No! They’re a bluey-green,” Dani said.

“Fine, fine, fine. They’re not blue. They’re greenbottle blue!” Granny said.

“That just means blue,” Dani said. “You’re trying to win by pretending you’re giving in. Why not bluebottle green?”

“Because there’s no such thing as bluebottle green,” Granny explained, getting agitated again. “And greenbottle blue is an established and very recognizable color!”

“So you say!” Dani snapped.

“I think we’re getting off the point a bit here. Is it really that important?” Granny asked, motioning to what was approaching. “Rarelief warned us about this.”

“About what?” Dani asked.

“He said we’d get bewildered on the Beach of Bewilderment, and that we must take care or we’d lose focus,” Granny said.

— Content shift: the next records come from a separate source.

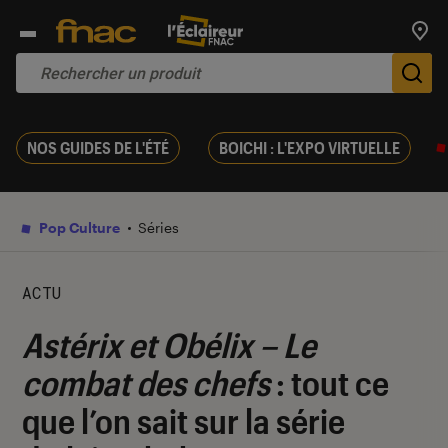
Trouv
De
NOS GUIDES DE L'ÉTÉ
BOICHI : L'EXPO VIRTUELLE
Pop Culture
Séries
ACTU
Astérix et Obélix – Le
combat des chefs
: tout ce
que l’on sait sur la série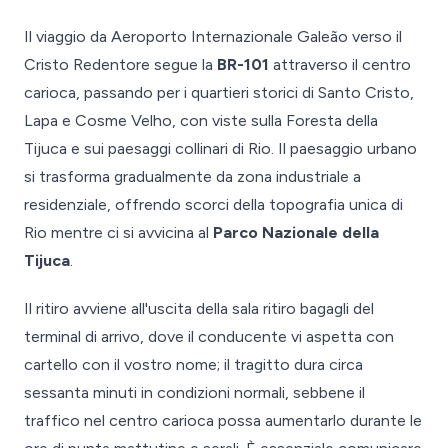
Il viaggio da Aeroporto Internazionale Galeão verso il
Cristo Redentore segue la
BR-101
attraverso il centro
carioca, passando per i quartieri storici di Santo Cristo,
Lapa e Cosme Velho, con viste sulla Foresta della
Tijuca e sui paesaggi collinari di Rio. Il paesaggio urbano
si trasforma gradualmente da zona industriale a
residenziale, offrendo scorci della topografia unica di
Rio mentre ci si avvicina al
Parco Nazionale della
Tijuca
.
Il ritiro avviene all'uscita della sala ritiro bagagli del
terminal di arrivo, dove il conducente vi aspetta con
cartello con il vostro nome; il tragitto dura circa
sessanta minuti in condizioni normali, sebbene il
traffico nel centro carioca possa aumentarlo durante le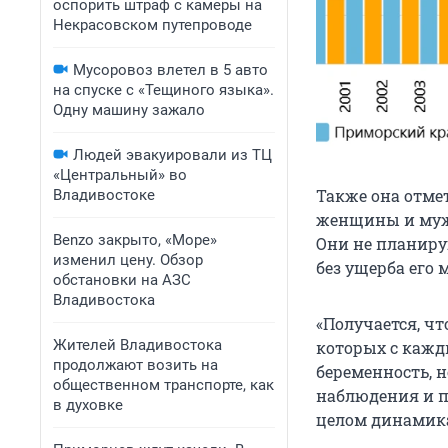
оспорить штраф с камеры на
Некрасовском путепроводе
Мусоровоз влетел в 5 авто
на спуске с «Тещиного языка».
Одну машину зажало
Людей эвакуировали из ТЦ
«Центральный» во
Также она отме
Владивостоке
женщины и мужч
Benzo закрыто, «Море»
Они не планирую
изменил цену. Обзор
без ущерба его
обстановки на АЗС
Владивостока
«Получается, чт
Жителей Владивостока
которых с кажды
продолжают возить на
беременность, н
общественном транспорте, как
наблюдения и п
в духовке
целом динамика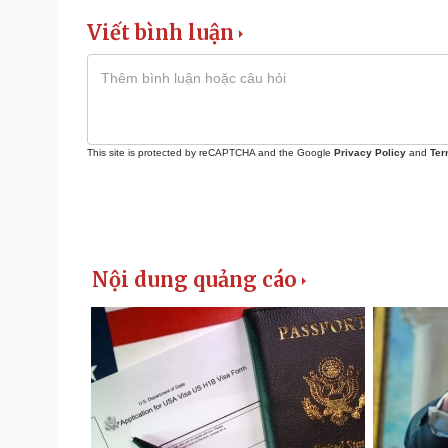
Viết bình luận
This site is protected by reCAPTCHA and the Google
Privacy Policy
and
Ter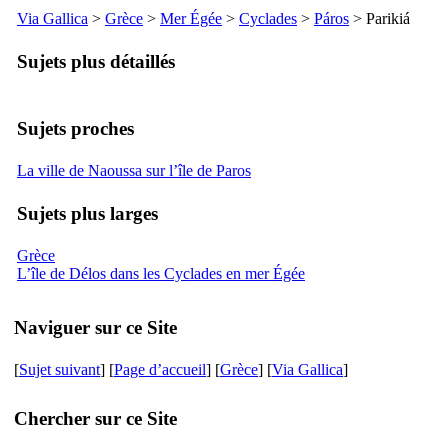
Via Gallica
>
Grèce
>
Mer Égée
>
Cyclades
>
Páros
>
Parikiá
Sujets plus détaillés
Sujets proches
La ville de Naoussa sur l’île de Paros
Sujets plus larges
Grèce
L’île de Délos dans les Cyclades en mer Égée
Naviguer sur ce Site
[
Sujet suivant
] [
Page d’accueil
] [
Grèce
] [
Via Gallica
]
Chercher sur ce Site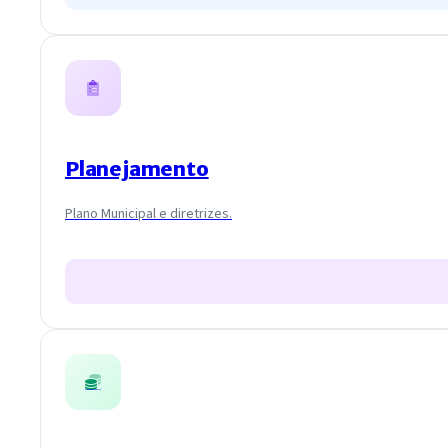
Planejamento
Plano Municipal e diretrizes.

“He did?” Dani asked, looking confused. “I don’t remember. I don’t remember anything. How long have we been here?”

“Look,” Granny said.

While Granny and Dani had been standing in the middle of the beach, bewildered, arguing with each other about whether the creatures which had slowly but solidly emerged from the water lapping up on the beach were in fact green or blue, the creatures, the Yondersaay tarantulafish, as large as Mum’s mauve hire car, had slowly and quietly, unfettered and unencumbered, crawled closer.

And closer.

And closer.

“We’ve just been standing here when we should have been running for the hills!” Granny said.

“And now that they’re right beside us, Granny,” Dani said, “I absolutely see what you mean; they are definitely a bluey shade of greenbottle blue.”

“With rusty legs.”

“Hairy rusty legs.”

“And bright orange underbellies.”

“Their faces are black, though,” Dani noted.

“Very black,” Granny said, and Granny and Dani moved closer together.

“Can they kill you?” Dani asked.

“Well …” Granny hesitated.

“Well?” Dani turned and faced her great-great-great-grandmother.

“Their bites are pretty nasty, I’ve heard. Poisonous,” Granny said. “And they have fangs. But before they even get close enough to bite you, they can sting you with the barbed hairs full of venom that they flick off their bellies with their back legs like poison arrows.”

“Poison! Venom! And is it lethal?” Dani was getting very worried now.

“It won’t kill you outright, I don’t think,” Granny explained, “but its effect can be medically significant. When you’re down on the ground writhing in agony, they wrap you up in their silk, bring you back to their underwater burrows, and eat you with those things on their faces.”

Dani’s voice came out in a high-pitched shriek. “Writhing in agony! Eat you! Medically significant! What the hell does medically significant mean?”

“I think it means we should get the heckadoodle out of here,” Granny said.

“At last we agree on something!” said Dani.

They made to run, but Granny and Dani were completely surrounded. Some of the tarantulafish were already lifting their back legs to pluck poisonous hairs from their bellies, ready to flick them. Granny and Dani could hear sickening clicks coming from the faces of the tarantulafish. The man-eating, venom-flicking, poison-fanged tarantulafish were getting ready to feast on an old woman in her good maroon coat and her good maroon hat with the puffin feathers and a young, red-haired girl in multiple layers of winter clothes.